[SOURCE RECORDS]

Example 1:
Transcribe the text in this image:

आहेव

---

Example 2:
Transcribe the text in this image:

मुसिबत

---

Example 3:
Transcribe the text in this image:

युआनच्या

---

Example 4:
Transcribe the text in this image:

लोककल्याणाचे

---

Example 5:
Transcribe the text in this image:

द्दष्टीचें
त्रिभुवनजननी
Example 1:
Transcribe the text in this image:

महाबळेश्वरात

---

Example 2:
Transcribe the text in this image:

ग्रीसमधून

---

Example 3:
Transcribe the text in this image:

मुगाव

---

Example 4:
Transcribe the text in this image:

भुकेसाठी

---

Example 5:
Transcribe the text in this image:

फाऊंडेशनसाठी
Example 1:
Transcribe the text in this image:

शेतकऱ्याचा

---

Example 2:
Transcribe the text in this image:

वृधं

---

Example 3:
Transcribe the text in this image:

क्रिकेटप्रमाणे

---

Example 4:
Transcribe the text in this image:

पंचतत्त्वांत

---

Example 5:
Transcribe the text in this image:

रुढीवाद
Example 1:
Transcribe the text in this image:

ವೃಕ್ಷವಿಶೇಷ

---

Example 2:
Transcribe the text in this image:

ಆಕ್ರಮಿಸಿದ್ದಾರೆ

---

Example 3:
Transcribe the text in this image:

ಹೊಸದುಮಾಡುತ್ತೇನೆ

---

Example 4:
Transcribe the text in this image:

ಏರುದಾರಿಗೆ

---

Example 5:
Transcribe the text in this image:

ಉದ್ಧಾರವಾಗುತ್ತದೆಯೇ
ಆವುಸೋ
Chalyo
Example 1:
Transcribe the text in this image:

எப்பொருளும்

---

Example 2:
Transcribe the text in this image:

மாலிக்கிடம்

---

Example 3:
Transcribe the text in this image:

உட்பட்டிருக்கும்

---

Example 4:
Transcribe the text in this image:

[/SOURCE RECORDS]

PROBLEM REQUIREMENTS
Could you reproduce the data above exactly as given?

TASK SOLUTION
Example 1:
Transcribe the text in this image:

आहेव

---

Example 2:
Transcribe the text in this image:

मुसिबत

---

Example 3:
Transcribe the text in this image:

युआनच्या

---

Example 4:
Transcribe the text in this image:

लोककल्याणाचे

---

Example 5:
Transcribe the text in this image:

द्दष्टीचें
त्रिभुवनजननी
Example 1:
Transcribe the text in this image:

महाबळेश्वरात

---

Example 2:
Transcribe the text in this image:

ग्रीसमधून

---

Example 3:
Transcribe the text in this image:

मुगाव

---

Example 4:
Transcribe the text in this image:

भुकेसाठी

---

Example 5:
Transcribe the text in this image:

फाऊंडेशनसाठी
Example 1:
Transcribe the text in this image:

शेतकऱ्याचा

---

Example 2:
Transcribe the text in this image:

वृधं

---

Example 3:
Transcribe the text in this image:

क्रिकेटप्रमाणे

---

Example 4:
Transcribe the text in this image:

पंचतत्त्वांत

---

Example 5:
Transcribe the text in this image:

रुढीवाद
Example 1:
Transcribe the text in this image:

ವೃಕ್ಷವಿಶೇಷ

---

Example 2:
Transcribe the text in this image:

ಆಕ್ರಮಿಸಿದ್ದಾರೆ

---

Example 3:
Transcribe the text in this image:

ಹೊಸದುಮಾಡುತ್ತೇನೆ

---

Example 4:
Transcribe the text in this image:

ಏರುದಾರಿಗೆ

---

Example 5:
Transcribe the text in this image:

ಉದ್ಧಾರವಾಗುತ್ತದೆಯೇ
ಆವುಸೋ
Chalyo
Example 1:
Transcribe the text in this image:

எப்பொருளும்

---

Example 2:
Transcribe the text in this image:

மாலிக்கிடம்

---

Example 3:
Transcribe the text in this image:

உட்பட்டிருக்கும்

---

Example 4:
Transcribe the text in this image:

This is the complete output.